The chief executive officer of Dhaka Stock Exchange, Musharraf M Hussain, on Wednesday resigned after the board of directors grilled the management team led by
Musharraf on the day before over repeated ‘operational failures’.
‘I have decided to resign as the board’s approach towards the management had hurt my dignity,’ Musharraf told New Age when asked about the issue.
He said that the DSE lacked proper corporate culture which is a major barrier to the development of the capital market.
‘Although the DSE regulation provides the management full independence, in reality the board intervenes while making almost every decision,’ he said.
DSE officials said the bourse’s board, a body elected by brokerage houses, came down heavily on the management in a meeting on Tuesday and the CEO of the bourse Musharraf faced all the heat following a system failure of the new trading software MSA-Plus.
‘The board has received the CEO’s resignation but he had not mentioned any allegation against the board in the letter,’ DSE senior vice-president Ahmed Rashid Lali told New Age.
Ahmed, however, declined to make further comments on the issue.
The DSE CEO in the last two months had faced three show-cause notices from the Bangladesh Securities and Exchange Commission for different operational failures.
In December, the DSE management was served two show-cause notices as the bourse’s new trading software MSA-Plus witnessed repeated system failures.
Trading on the DSE was delayed for one hour on two separate occasions when Envoy Textile and Generation Next Fashion made their debuts on the bourse.
In the recent system failure, trading of 12 brokerage firms was suspended
last month as the MSA-Plus failed to provide
trading terminals to those firms.
DSE officials, however, said that MSA-Plus software and vendor were selected by the DSE board and the board should take responsibility for any failure of the software.
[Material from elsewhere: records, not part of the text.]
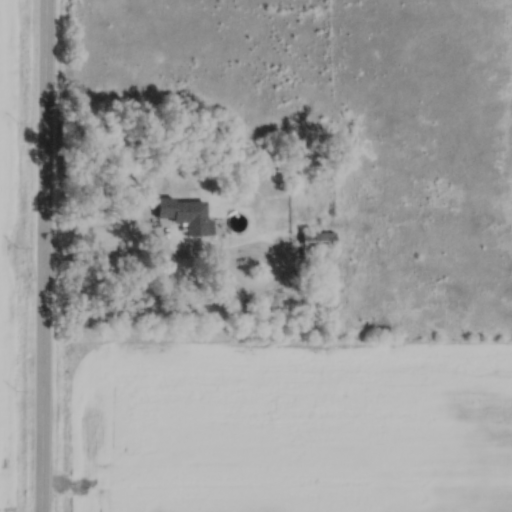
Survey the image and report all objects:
building: (184, 214)
building: (184, 215)
building: (318, 240)
road: (210, 252)
road: (42, 256)
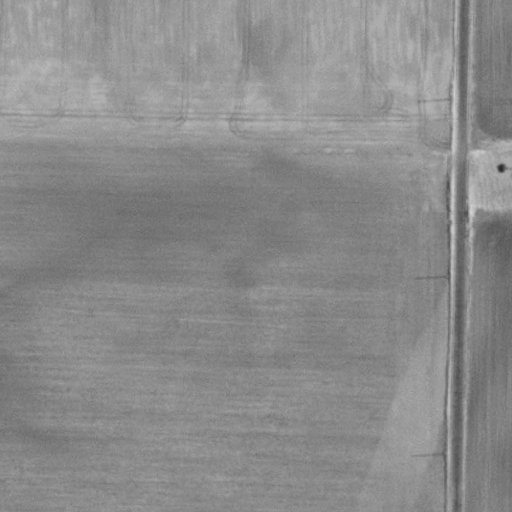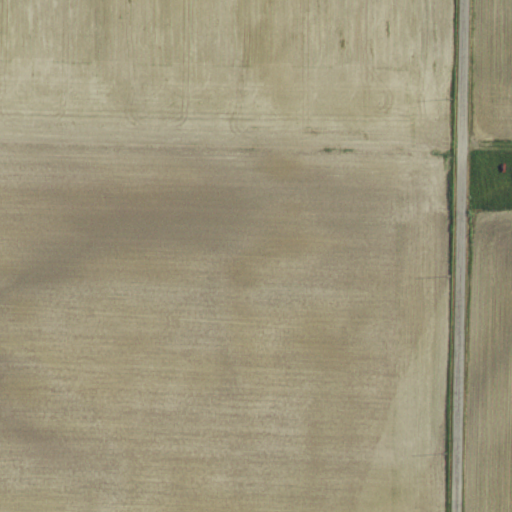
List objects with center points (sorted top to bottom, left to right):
road: (456, 256)
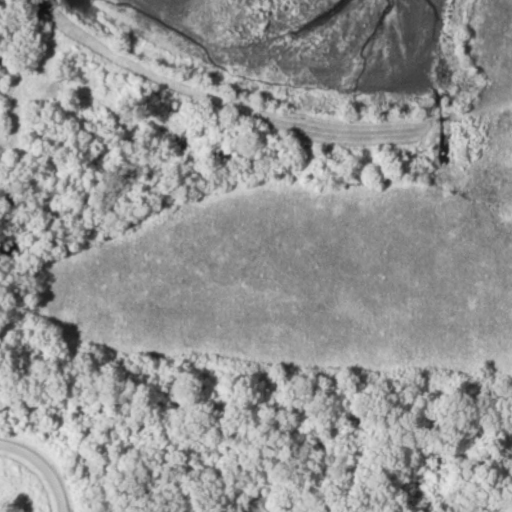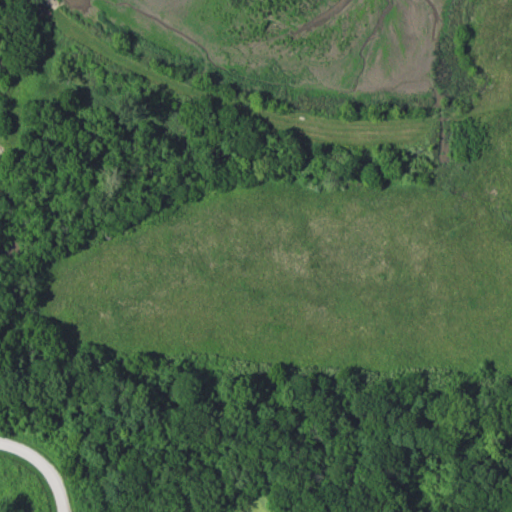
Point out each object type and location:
park: (247, 449)
road: (43, 466)
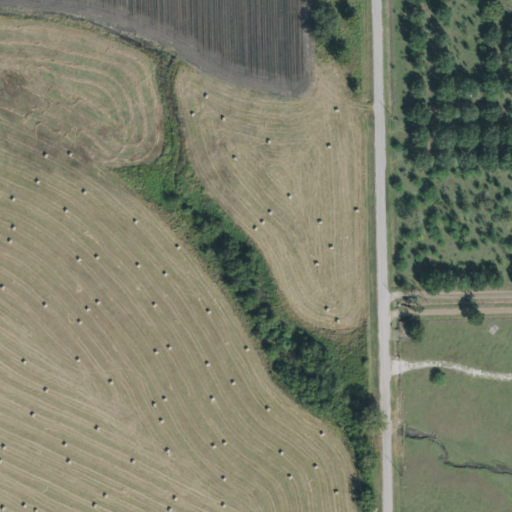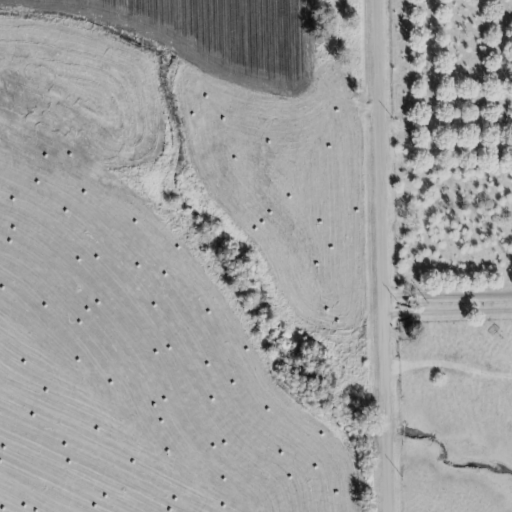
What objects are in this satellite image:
road: (192, 68)
road: (386, 256)
road: (449, 312)
road: (450, 370)
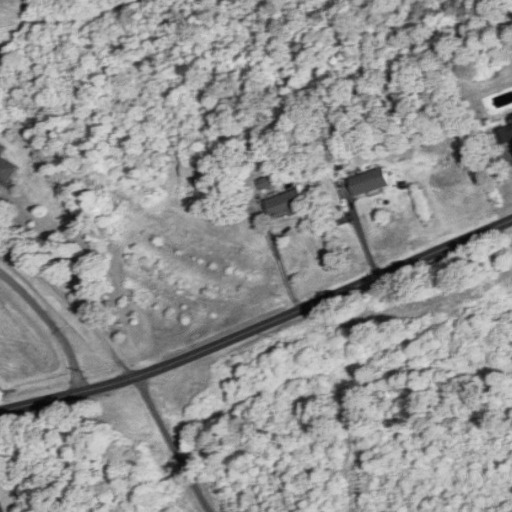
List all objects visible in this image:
building: (506, 133)
building: (6, 168)
building: (196, 170)
building: (371, 183)
building: (268, 184)
building: (342, 186)
building: (287, 204)
road: (275, 252)
road: (70, 302)
road: (258, 325)
road: (50, 326)
road: (162, 445)
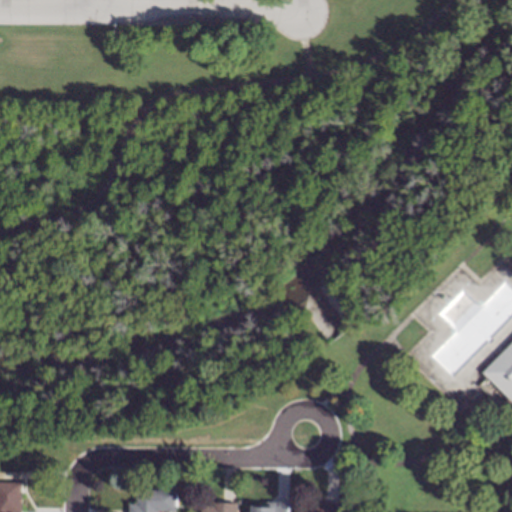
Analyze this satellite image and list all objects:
road: (95, 5)
road: (300, 6)
road: (147, 11)
road: (303, 43)
road: (203, 88)
building: (444, 100)
road: (492, 233)
park: (267, 239)
river: (318, 275)
road: (401, 325)
building: (502, 370)
building: (503, 370)
road: (281, 440)
road: (179, 457)
road: (405, 462)
road: (75, 490)
building: (10, 495)
building: (12, 496)
building: (156, 500)
building: (153, 501)
building: (217, 506)
building: (223, 506)
building: (274, 506)
building: (319, 506)
building: (271, 507)
building: (325, 507)
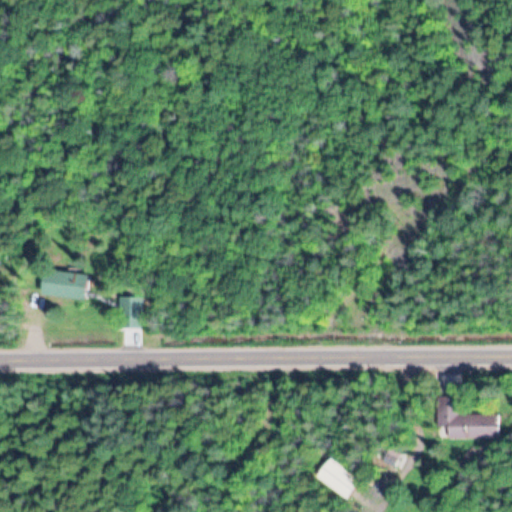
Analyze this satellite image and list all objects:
building: (66, 283)
building: (67, 283)
road: (255, 355)
building: (464, 419)
building: (463, 423)
road: (427, 436)
building: (338, 476)
building: (349, 481)
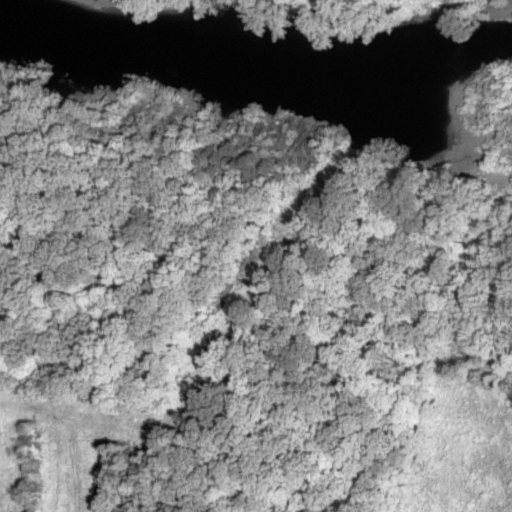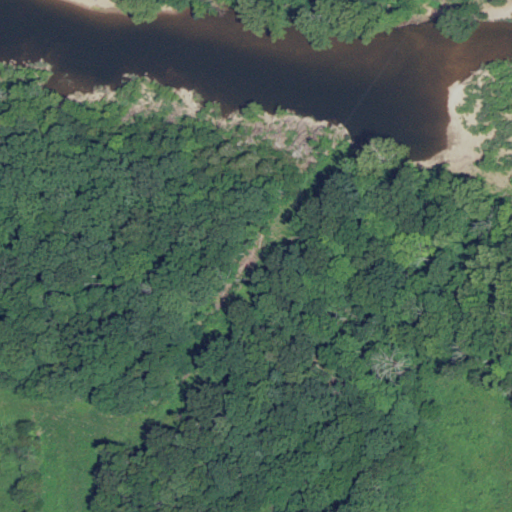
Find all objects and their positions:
river: (253, 61)
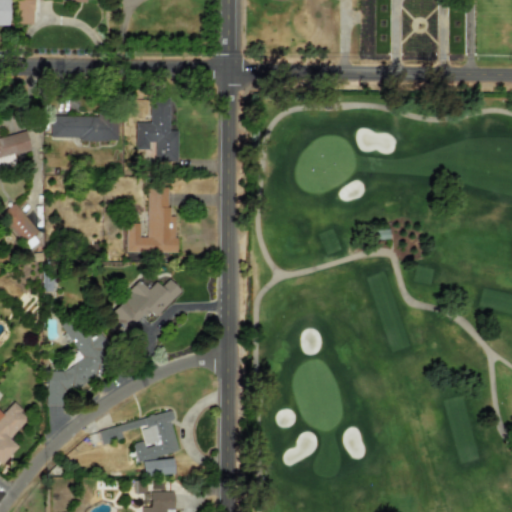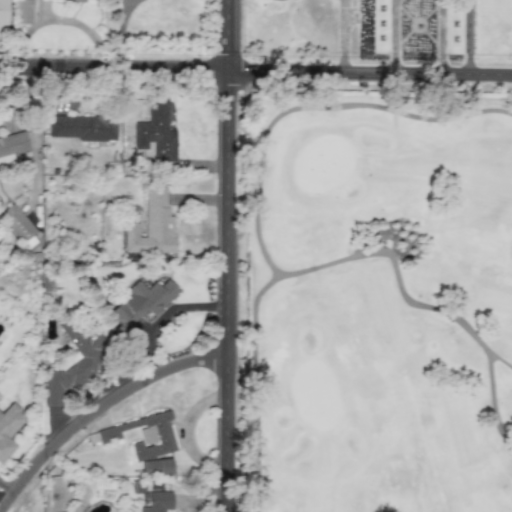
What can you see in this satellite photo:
road: (405, 7)
building: (22, 11)
building: (22, 11)
building: (3, 12)
building: (3, 12)
road: (58, 18)
road: (120, 33)
road: (228, 35)
road: (468, 37)
road: (113, 68)
road: (369, 73)
road: (310, 105)
building: (82, 127)
building: (156, 132)
building: (11, 147)
building: (17, 223)
building: (152, 226)
road: (399, 282)
road: (229, 291)
building: (141, 303)
park: (378, 303)
road: (165, 314)
road: (259, 389)
road: (492, 398)
road: (99, 406)
building: (8, 428)
road: (183, 430)
building: (144, 436)
building: (147, 486)
road: (205, 492)
building: (158, 502)
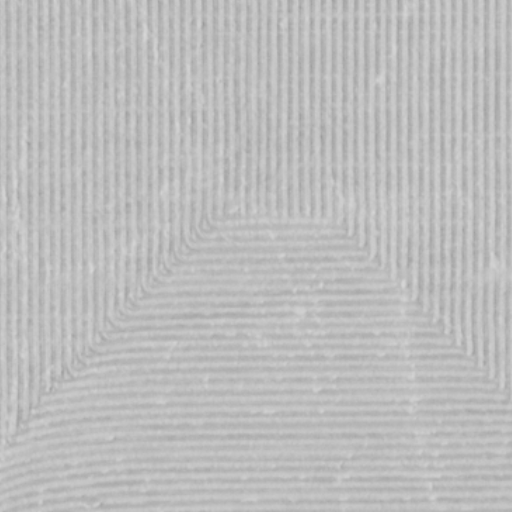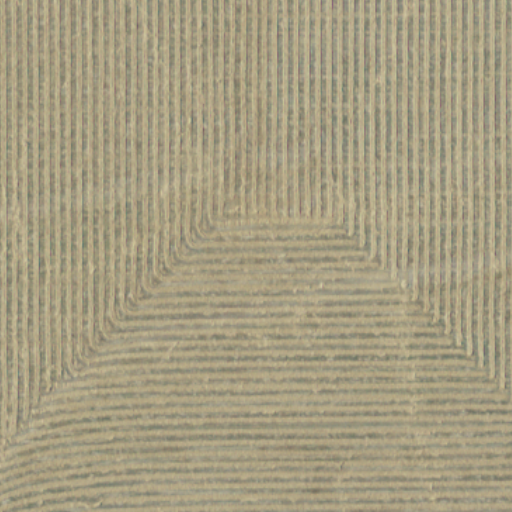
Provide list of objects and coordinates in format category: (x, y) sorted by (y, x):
crop: (256, 256)
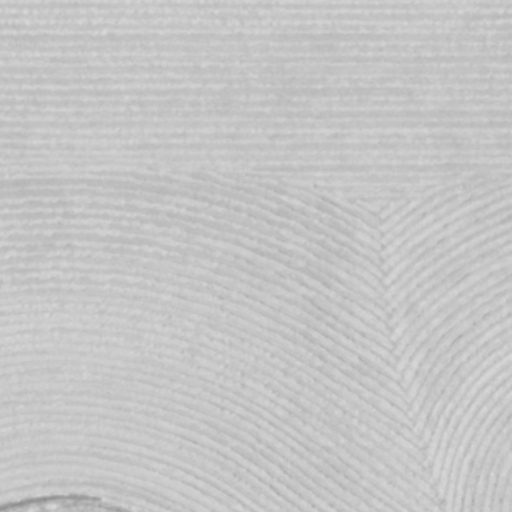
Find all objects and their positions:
crop: (256, 256)
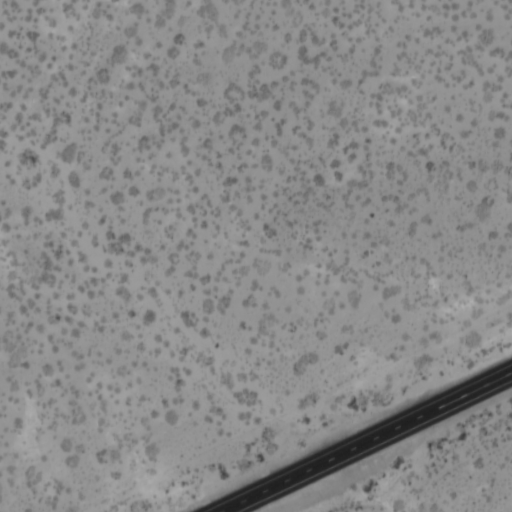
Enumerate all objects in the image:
road: (362, 440)
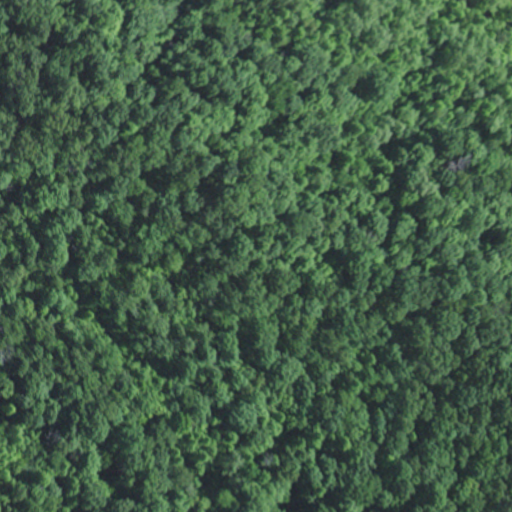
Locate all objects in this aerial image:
road: (483, 16)
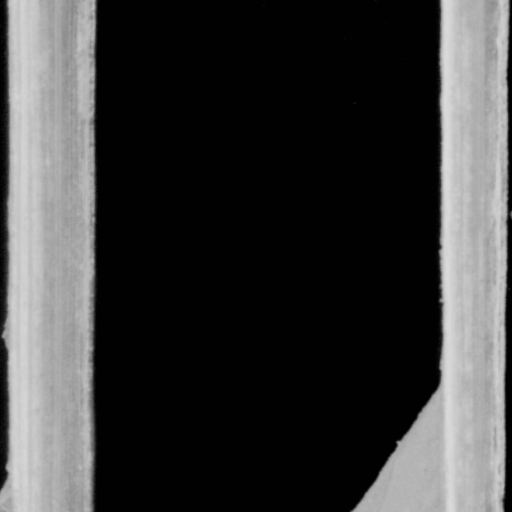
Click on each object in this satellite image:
wastewater plant: (271, 255)
road: (57, 256)
wastewater plant: (256, 256)
road: (480, 256)
wastewater plant: (4, 269)
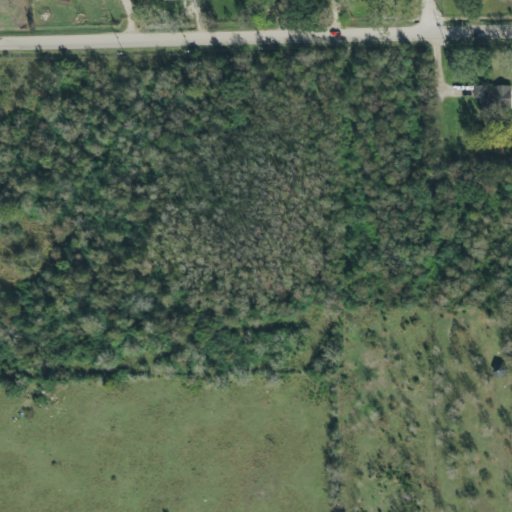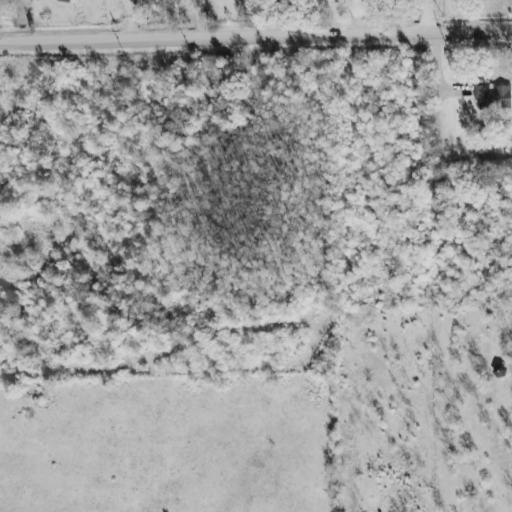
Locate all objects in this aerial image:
road: (433, 17)
road: (256, 39)
building: (492, 97)
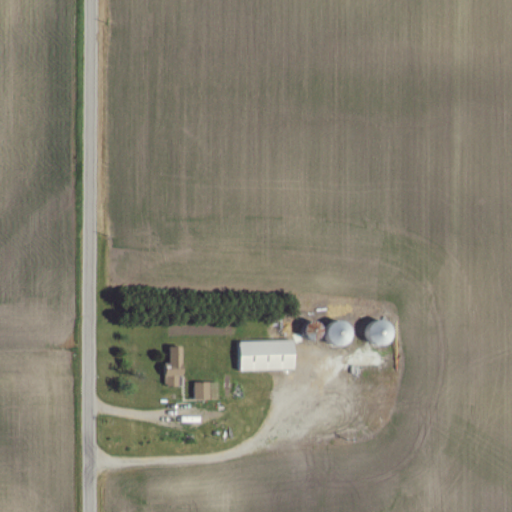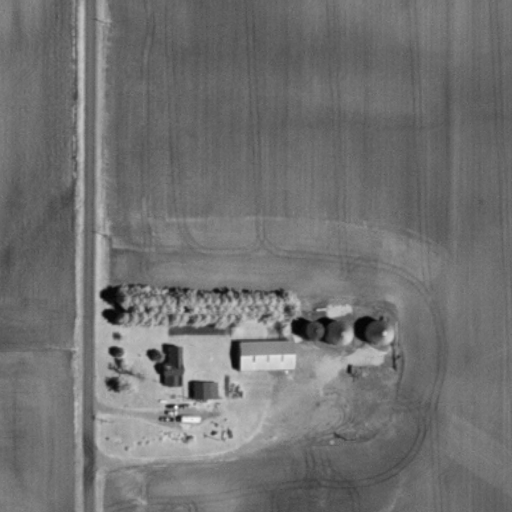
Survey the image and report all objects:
road: (89, 256)
building: (271, 355)
road: (139, 410)
road: (210, 455)
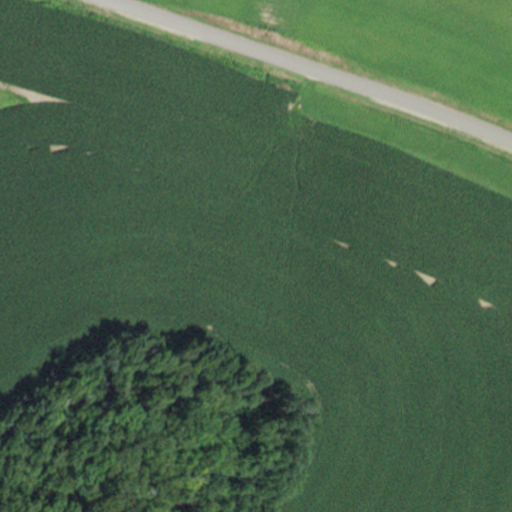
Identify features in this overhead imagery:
road: (303, 68)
In November, the BSEC served a show-cause notice on Musharraf after a DSE investigation report, on United Airways anomalies, was leaked to the media before it was submitted to the commission.
The DSE investigation report claimed that the earning per share of United Airways showed misleading earning per share calculation in 2010 as it did not adjust deferred tax properly in its revenues.
The row between the DSE and the BSEC intensified further after the United Airways had submitted an application seeking
steps from BSEC about the leakage, which was
carried by a number of newspapers.
At the same time, the DSE board also faced a show-cause notice for questioning the BSEC decision to approve Orion Pharma’s initial public offerings at a price of Tk 60, which the DSE claimed ‘unreasonably high’.
Later, some DSE board members led by its president Rakibur Rahman met the BSEC chairman M Khairul Hoassain and resolved the disputes surfaced on Orion Pharma.
The board members also shifted the responsibility to the management saying that both the reports were prepared and handled by the management.
The previous CEO of the bourse, Shatipati Moytra, also resigned under the pressure from the board of directors.
As per the procedure, the resignation has to be approved by the board and then sent for the BSEC consent.